Comparison on 3+ criteria:

• Remission potential: A — minimal (~2 kg weight loss, glucosuria management — remission unlikely). B — moderate to high (15–17% weight loss in trials → real possibility of remission in a patient 3 years post-diagnosis with preserved beta-cell capacity). C — highest potential if 15 kg achieved (46% remission at 12 months in DiRECT).
• Access and logistics: A and B — prescribable by GP, dispensed locally; suitable for patient in regional town. C — intensive structured programme likely requires specialist team and regular contact with major diabetes centre (3 hours away), creating a significant access barrier for this patient.
• Mechanism of glucose control: A — glucosuria (kidney-level, glucose-lowering without affecting the insulin resistance drivers). B — GLP-1 mimicry (glucose-dependent insulin release + appetite suppression + satiety signals + gastric emptying delay + weight loss). C — visceral fat reduction → adipokine-mediated reversal of insulin resistance → beta-cell recovery (most physiologically complete).
• Cardiovascular benefit: Both B and A (SGLT-2 inhibitors) have demonstrated cardiovascular mortality benefit in trials, independent of glucose lowering — an important consideration for T2D patients with elevated cardiovascular risk. [1 mark for ≥3 criteria compared]

Root-cause option: Option C directly addresses the root cause — the visceral fat excess and adipokine-driven insulin resistance that drive T2D in this patient. Option B also has significant root-cause potential via weight loss. Option A manages a consequence (hyperglycaemia) without addressing insulin resistance. [1 mark]

Justified recommendation: For this patient, the optimal strategy is Option B combined with lifestyle modification elements. The access barrier to a structured intensive programme (Option C, 3 hours away) is a realistic impediment to achieving the protocol adherence that makes DiRECT-type programmes effective. Semaglutide (Option B) is prescribable locally, produces clinically significant weight loss (15–17%) that could independently achieve T2D remission in a patient this early in her disease course with strong motivation, and provides cardiovascular protection. It also addresses root cause via the weight-loss pathway. Option A could be added for additional glycaemic control if HbA1c targets are not met. Option C should not be ruled out — if access can be arranged, combining B and C could maximise remission probability. The recommendation is not "one treatment wins" but a pragmatic combination matched to this patient's geography, motivation, and disease stage. [2 marks]

Explicit note on misconception: This is not a case of "drugs vs lifestyle" being a binary choice. In this patient, lifestyle elements are embedded in semaglutide's mechanism (appetite suppression and weight loss), and lifestyle change should accompany any pharmacological option. [1 mark for reaching explicit non-one-winner judgement]

Marking criteria:

• 2 marks — Correctly classifies all three options by intervention level with justification: A = mechanism (glucosuria, not root cause); B = mechanism-to-root-cause depending on weight loss; C = root cause (visceral fat → insulin resistance pathway).
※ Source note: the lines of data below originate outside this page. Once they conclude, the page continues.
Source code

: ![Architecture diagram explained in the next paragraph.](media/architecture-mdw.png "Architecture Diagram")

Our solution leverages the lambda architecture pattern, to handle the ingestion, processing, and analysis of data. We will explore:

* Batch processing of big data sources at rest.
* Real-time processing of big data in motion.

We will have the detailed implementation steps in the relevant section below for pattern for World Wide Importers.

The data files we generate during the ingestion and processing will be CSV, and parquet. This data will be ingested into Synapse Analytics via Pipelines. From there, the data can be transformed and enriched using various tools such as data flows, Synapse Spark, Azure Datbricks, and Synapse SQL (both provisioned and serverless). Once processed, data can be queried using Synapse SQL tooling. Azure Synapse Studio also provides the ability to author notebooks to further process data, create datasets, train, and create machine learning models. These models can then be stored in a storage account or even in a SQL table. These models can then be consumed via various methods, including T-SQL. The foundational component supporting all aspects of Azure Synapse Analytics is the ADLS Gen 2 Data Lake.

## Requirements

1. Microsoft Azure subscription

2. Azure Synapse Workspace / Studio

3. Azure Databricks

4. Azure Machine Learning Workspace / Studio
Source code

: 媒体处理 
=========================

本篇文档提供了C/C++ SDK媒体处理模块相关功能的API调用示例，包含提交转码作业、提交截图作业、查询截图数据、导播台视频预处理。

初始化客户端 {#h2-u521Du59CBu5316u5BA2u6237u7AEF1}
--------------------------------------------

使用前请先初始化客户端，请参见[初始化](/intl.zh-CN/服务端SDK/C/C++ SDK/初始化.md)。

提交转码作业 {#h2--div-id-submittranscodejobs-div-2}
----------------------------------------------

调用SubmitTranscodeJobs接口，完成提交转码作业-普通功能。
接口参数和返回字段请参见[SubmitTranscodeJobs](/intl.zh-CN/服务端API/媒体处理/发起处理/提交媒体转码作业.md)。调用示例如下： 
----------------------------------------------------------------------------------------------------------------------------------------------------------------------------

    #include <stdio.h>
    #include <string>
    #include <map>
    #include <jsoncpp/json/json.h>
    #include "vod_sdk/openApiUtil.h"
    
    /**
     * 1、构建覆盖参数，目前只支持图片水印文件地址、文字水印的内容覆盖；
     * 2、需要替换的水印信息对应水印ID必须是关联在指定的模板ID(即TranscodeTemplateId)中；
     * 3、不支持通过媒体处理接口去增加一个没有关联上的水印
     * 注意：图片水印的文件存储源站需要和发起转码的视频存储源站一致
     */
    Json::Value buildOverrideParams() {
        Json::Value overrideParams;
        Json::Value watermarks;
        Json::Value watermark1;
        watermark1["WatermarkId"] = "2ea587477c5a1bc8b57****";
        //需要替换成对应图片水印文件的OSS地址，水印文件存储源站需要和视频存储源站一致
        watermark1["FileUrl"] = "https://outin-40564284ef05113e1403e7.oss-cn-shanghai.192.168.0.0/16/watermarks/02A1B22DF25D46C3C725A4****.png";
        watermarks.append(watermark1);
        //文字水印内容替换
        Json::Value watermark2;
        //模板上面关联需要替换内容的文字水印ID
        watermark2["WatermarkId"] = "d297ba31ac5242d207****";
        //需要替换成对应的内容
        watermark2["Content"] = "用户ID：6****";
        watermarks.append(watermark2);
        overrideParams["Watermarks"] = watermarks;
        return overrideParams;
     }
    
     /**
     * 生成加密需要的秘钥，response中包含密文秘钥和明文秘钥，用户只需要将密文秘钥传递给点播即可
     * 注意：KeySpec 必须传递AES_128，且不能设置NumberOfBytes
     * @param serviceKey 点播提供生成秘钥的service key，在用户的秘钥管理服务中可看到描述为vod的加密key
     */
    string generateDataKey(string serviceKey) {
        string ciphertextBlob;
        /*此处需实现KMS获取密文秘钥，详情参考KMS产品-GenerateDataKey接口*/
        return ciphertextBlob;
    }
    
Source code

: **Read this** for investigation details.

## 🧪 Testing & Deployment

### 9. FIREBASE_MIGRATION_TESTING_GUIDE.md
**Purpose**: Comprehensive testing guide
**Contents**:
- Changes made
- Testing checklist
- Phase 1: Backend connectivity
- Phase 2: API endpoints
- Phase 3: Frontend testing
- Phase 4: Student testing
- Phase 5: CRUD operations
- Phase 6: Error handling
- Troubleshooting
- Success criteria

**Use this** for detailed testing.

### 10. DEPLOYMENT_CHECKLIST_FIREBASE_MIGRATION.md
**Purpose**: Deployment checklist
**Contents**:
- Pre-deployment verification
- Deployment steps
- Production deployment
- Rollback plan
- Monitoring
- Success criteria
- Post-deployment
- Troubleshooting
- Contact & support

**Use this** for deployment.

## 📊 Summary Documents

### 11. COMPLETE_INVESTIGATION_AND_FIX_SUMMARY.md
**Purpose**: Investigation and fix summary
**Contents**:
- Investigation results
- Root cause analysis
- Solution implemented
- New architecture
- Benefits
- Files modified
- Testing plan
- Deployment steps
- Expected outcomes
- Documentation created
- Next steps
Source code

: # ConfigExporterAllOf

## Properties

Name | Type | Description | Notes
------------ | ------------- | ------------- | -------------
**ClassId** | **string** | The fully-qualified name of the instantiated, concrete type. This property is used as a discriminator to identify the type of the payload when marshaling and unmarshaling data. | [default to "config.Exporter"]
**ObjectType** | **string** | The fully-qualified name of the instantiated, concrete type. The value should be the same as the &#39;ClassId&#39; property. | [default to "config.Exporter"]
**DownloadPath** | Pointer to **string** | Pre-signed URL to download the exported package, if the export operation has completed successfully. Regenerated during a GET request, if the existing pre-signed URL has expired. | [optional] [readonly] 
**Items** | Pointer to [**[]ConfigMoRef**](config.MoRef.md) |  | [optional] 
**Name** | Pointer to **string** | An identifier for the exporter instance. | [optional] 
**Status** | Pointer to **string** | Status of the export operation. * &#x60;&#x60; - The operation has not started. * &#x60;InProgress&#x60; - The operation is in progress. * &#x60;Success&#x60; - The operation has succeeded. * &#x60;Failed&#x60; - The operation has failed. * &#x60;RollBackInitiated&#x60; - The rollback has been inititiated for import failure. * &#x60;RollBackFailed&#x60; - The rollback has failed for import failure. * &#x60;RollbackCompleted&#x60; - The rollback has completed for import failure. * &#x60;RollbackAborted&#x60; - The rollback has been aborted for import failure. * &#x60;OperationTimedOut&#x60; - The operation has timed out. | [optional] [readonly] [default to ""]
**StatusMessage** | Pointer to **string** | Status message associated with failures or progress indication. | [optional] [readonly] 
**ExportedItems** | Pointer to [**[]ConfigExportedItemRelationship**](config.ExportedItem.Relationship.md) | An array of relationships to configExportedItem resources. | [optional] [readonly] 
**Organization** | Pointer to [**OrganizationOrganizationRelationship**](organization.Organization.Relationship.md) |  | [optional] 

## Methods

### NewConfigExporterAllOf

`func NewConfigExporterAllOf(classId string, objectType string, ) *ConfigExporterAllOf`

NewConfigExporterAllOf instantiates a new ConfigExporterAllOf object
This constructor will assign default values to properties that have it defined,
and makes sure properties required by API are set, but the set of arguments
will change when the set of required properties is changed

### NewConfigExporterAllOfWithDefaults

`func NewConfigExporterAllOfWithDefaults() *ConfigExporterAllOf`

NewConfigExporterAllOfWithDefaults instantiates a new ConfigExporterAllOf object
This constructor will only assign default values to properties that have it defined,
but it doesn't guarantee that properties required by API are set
Award 1 mark for any two correctly classified and justified.
• 1 mark — Compares options on at least three explicitly named, patient-relevant criteria (e.g. remission potential, access/logistics, mechanism, cardiovascular benefit, beta-cell recovery, patient adherence).
• 1 mark — Correctly identifies Option C (or B via its weight-loss mechanism) as the root-cause option and explains the biological mechanism: visceral fat reduction → adipokine normalisation → insulin receptor sensitisation restored → beta-cell recovery.
• 2 marks — Reaches a justified recommendation that: (i) accounts for the patient's specific access barrier (regional location, 3 hrs from centre) as a real constraint on Option C [1]; and (ii) integrates the evidence for B's weight-loss / remission potential into a pragmatic recommendation that is neither "drugs always better" nor "lifestyle always better" [1].
• 1 mark — Explicitly states that this is not a one-winner judgement — e.g. recommends combination, or frames the answer as context-dependent, or notes that remission is possible through multiple pathways.